Le procureur de la République a demandé une condamnation de cinq ans d’emprisonnement ferme, assortie d’une amende de cinq millions de francs CFA, à l’encontre de Jérôme Bandiaky. Il est poursuivi pour plusieurs chefs d’accusation, notamment détention illégale d’armes, trafic illicite d’armes, usurpation de fonctions publiques, escroquerie portant sur des avantages de l’État ainsi que des manœuvres susceptibles de compromettre la sécurité publique.
Son coaccusé, Sakory Ka, frère de l’ancien ministre Doudou Ka, comparaissait également devant le tribunal. Le parquet a requis contre lui une peine de trois ans de prison ferme ainsi qu’une amende de deux millions de francs CFA pour des faits principalement liés à la détention d’armes sans autorisation et au trafic présumé d’armes. Le tribunal rendra sa décision dans les prochaines semaines.
L’origine de cette affaire remonte au 18 septembre 2024, lorsque Jérôme Bandiaky avait été interpellé par les enquêteurs de la Division des investigations criminelles (DIC) dans le cadre d’une vaste enquête. Les perquisitions menées dans plusieurs résidences avaient conduit à la saisie d’armes à feu, de munitions, de chargeurs, de couteaux, de matériels de communication, d’équipements de sécurité ainsi que d’importantes sommes d’argent. Les enquêteurs avaient également découvert plusieurs passeports diplomatiques établis à son nom, élément qui a alimenté les investigations sur un éventuel usage irrégulier de documents officiels.
Selon les éléments du dossier, l’une des armes retrouvées au domicile de Jérôme Bandiaky ne figurait dans aucun registre officiel consulté par les enquêteurs. Les investigations ont également porté sur la provenance de certains équipements et sur les activités exercées par sa société privée de sécurité.
Au cours de l’audience, Jérôme Bandiaky a rejeté la quasi-totalité des accusations portées contre lui. Il a reconnu uniquement une irrégularité administrative concernant une arme acquise avant la délivrance définitive de son autorisation. Il a expliqué que les équipements saisis appartenaient à son entreprise de gardiennage et a soutenu que les passeports diplomatiques lui avaient été délivrés dans le cadre de missions de sécurité qu’il aurait assurées auprès de hautes autorités de l’État sous le précédent régime.
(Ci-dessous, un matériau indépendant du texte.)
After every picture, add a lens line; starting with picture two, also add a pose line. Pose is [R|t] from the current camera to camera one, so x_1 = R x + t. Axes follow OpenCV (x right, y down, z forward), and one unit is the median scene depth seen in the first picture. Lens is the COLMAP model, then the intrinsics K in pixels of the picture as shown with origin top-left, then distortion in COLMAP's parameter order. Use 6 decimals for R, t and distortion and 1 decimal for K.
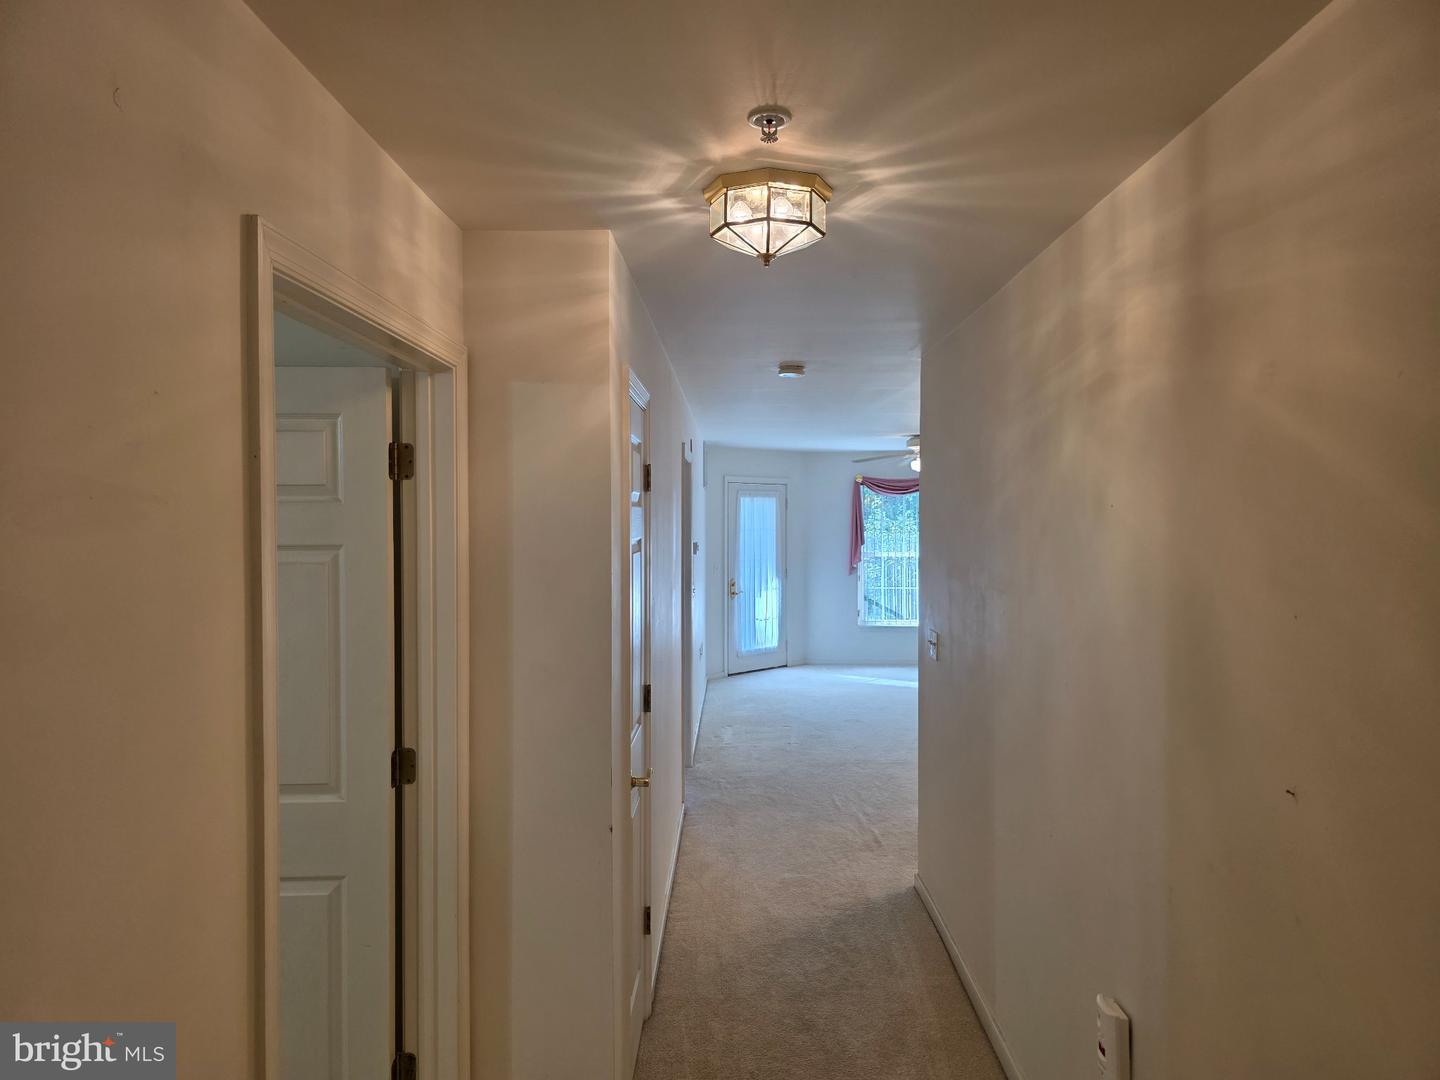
lens RADIAL K [[972.9, 0, 720.0], [0, 972.9, 540.0], [0, 0, 1]] dist [-0.002889, -0.000786]
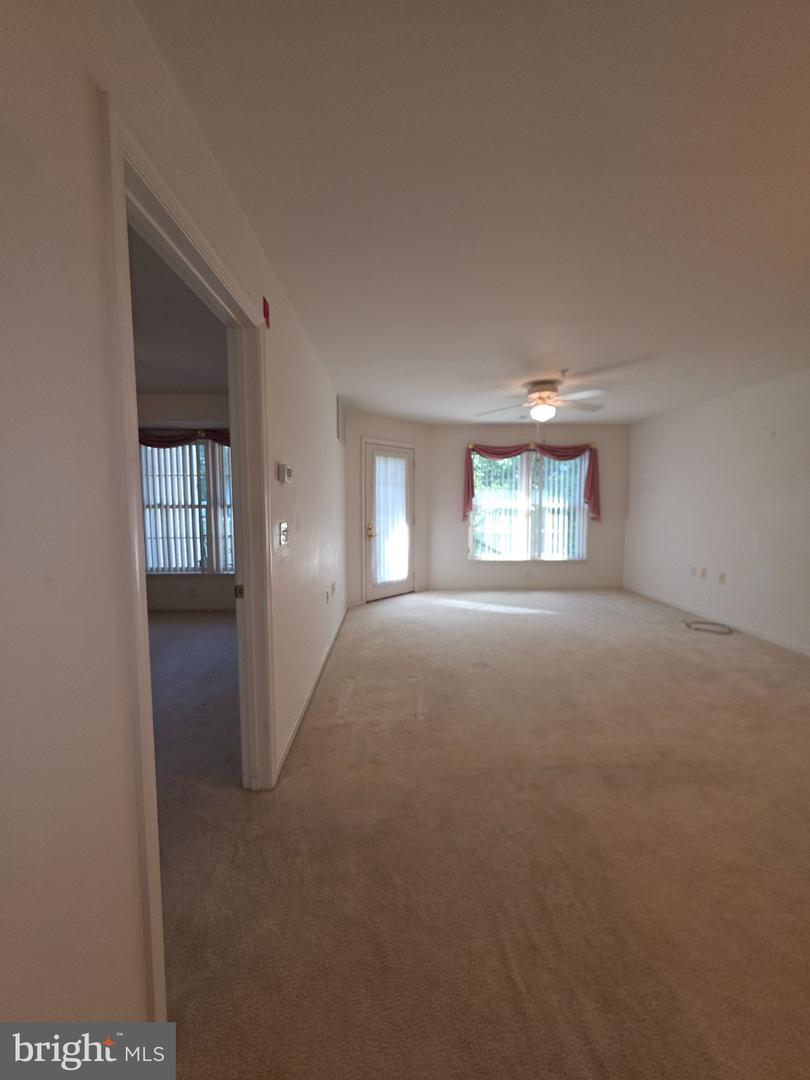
lens RADIAL K [[432.5, 0, 405.0], [0, 432.5, 540.0], [0, 0, 1]] dist [-0.001892, 0.000516]
pose [[0.999012, -0.003746, 0.044276, 0.089761], [0.000803, 0.997800, 0.066295, 0.065216], [-0.044426, -0.066194, 0.996817, 1.234831]]
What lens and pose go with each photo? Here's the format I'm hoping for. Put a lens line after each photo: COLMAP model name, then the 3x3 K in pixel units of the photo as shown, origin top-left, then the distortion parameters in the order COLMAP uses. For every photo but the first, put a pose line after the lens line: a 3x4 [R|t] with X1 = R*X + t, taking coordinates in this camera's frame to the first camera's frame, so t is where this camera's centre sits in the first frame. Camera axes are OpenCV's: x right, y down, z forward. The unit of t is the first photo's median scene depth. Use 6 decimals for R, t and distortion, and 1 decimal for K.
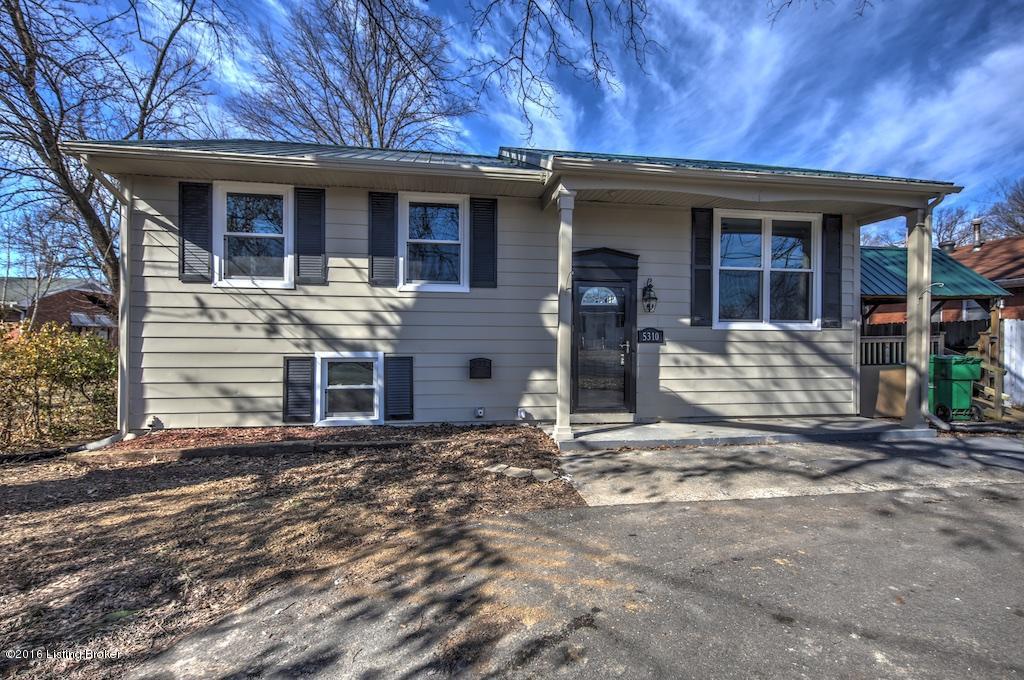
lens RADIAL K [[478.3, 0, 511.7], [0, 478.3, 344.3], [0, 0, 1]] dist [0.012455, -0.000114]
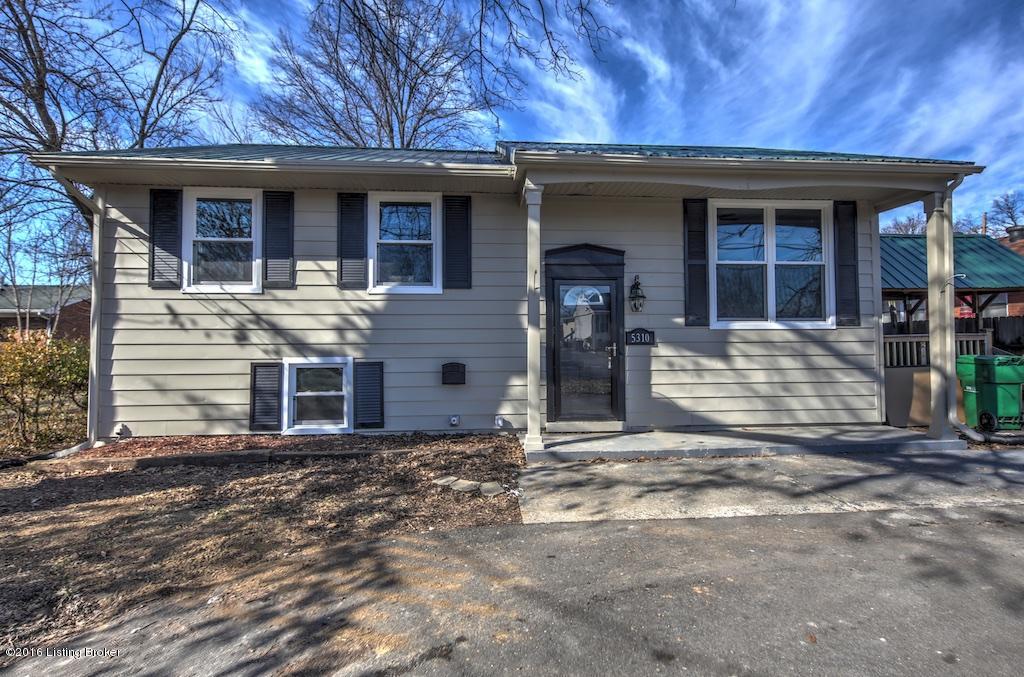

Le prévenu a également nié toute implication dans un réseau de trafic d’armes et contesté les déclarations de certains témoins entendus durant l’enquête. De son côté, Sakory Ka a affirmé que toutes les armes retrouvées en sa possession étaient légalement détenues et destinées à des activités de chasse autorisées, rejetant toute accusation de vente ou de transfert d’armes à son coaccusé.
Les avocats de la défense ont demandé la relaxe de leurs clients, estimant que les éléments réunis par l’accusation ne permettent pas d’établir les infractions reprochées. Ils ont également dénoncé ce qu’ils considèrent comme une interprétation excessive des faits et ont invité le tribunal à ne retenir que les éléments objectivement établis par la procédure.
Cette affaire intervient dans un contexte où les autorités sénégalaises affichent leur volonté de renforcer la lutte contre la circulation illicite des armes, la criminalité organisée et toutes les infractions susceptibles de menacer la sécurité publique. Les services de sécurité ont multiplié ces dernières années les opérations visant à démanteler les réseaux de trafic d’armes et à renforcer le contrôle des sociétés privées de sécurité, dans un environnement régional marqué par les défis sécuritaires liés à l’instabilité au Sahel.
Le verdict attendu le 22 juillet 2026 sera particulièrement suivi, tant par les acteurs judiciaires que par l’opinion publique, en raison des personnalités impliquées et des enjeux sécuritaires soulevés par cette procédure.